I will see if I can take some. Although given my EAA setup I will be limited to less than 30s which is why I use stacking.
Single exposures are really not a very good way to evaluate these sensors based on newer technologies for a couple of reasons:
1) These are raw sensors, unlike video cameras they don’t have DSPs which perform noise reduction, sharpening etc. so it is an apples to oranges comparison.
2) Given the incredibly low read noise you want to use these cameras at the highest possible analog gain to maximize SNR and build dynamic range in software via stacking. With single exposures are you are seriously limiting the potential of the technology.
Also not sure why you don’t want me to bin. Binning reduces shot noise which is what you want for single exposures.
Hmmm, just read this post after I posted mine.
If this camera is that bad at single frames, without stacking or Binning, then it isn't much good for near-Live 'Video Astronomy' style of observing which is what I prefer to do.

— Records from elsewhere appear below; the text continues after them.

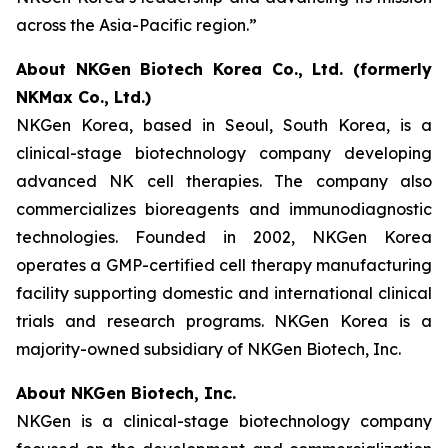
across the Asia-Pacific region.”
About NKGen Biotech Korea Co., Ltd. (formerly
NKMax Co., Ltd.)
NKGen Korea, based in Seoul, South Korea, is a
clinical-stage biotechnology company developing
advanced NK cell therapies. The company also
commercializes bioreagents and immunodiagnostic
technologies. Founded in 2002, NKGen Korea
operates a GMP-certified cell therapy manufacturing
facility supporting domestic and international clinical
trials and research programs. NKGen Korea is a
majority-owned subsidiary of NKGen Biotech, Inc.
About NKGen Biotech, Inc.
NKGen is a clinical-stage biotechnology company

To me, all these moves towards longer frames stacked constantly, is Astrophotography. Yes, it's an old argument that rears its head from time to time, but it's also correct. That's why it keeps coming up.

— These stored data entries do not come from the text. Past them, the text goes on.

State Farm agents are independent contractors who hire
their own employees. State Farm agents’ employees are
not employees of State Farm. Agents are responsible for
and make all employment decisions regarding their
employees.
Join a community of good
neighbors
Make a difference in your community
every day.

This is supposed to be about 'Near-Live'.
So it appears, from your comments quoted above, that I won't be bothering with getting the 385.

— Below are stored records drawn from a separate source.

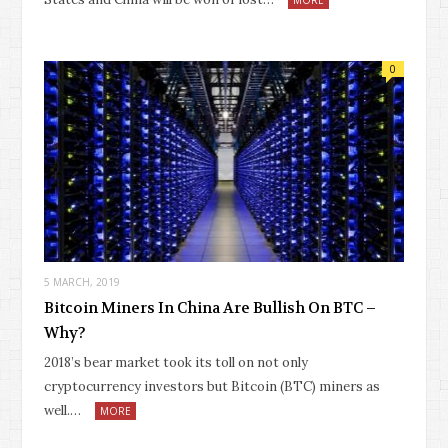
0
5 MARCH, 2019
Bitcoin Miners In China Are Bullish On BTC –
Why?
2018’s bear market took its toll on not only
cryptocurrency investors but Bitcoin (BTC) miners as
well.…
MORE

That is fine. Each to his own. Just because you prefer a particular style of observing does not mean it is the only way to do ‘video astronomy’ or ‘near-live’ observing. This is not astrophotography by any stretch of the imagination.
But ironically even the so called ‘video cameras’ stack and heavily process the image internally. The only difference here is the user interface.
Honestly, I never liked the images produced by ‘single frame’ video cameras. Just personal preference. They just trade sensitivity for resolution and quality of image. In my view there is nothing wrong in wanting better image quality for live observing. I like to move forward with technology.
Finally, not sure where I said this camera was bad at single frames. The point I was making is that it is a waste trying to make new technology behave like old technology. We need to learn to use new technology and tools and also keep an open mind to what is ‘video astronomy’
Also what is wrong with binning? Even with binning resolution is better than some video cameras... smaller pixels in newer CMOS cameras provide significant flexibility for different styles of observing... in your view using binning makes the camera no good for observing... hmm...strange
Edited by Astrojedi, 24 January 2018 - 02:29 AM.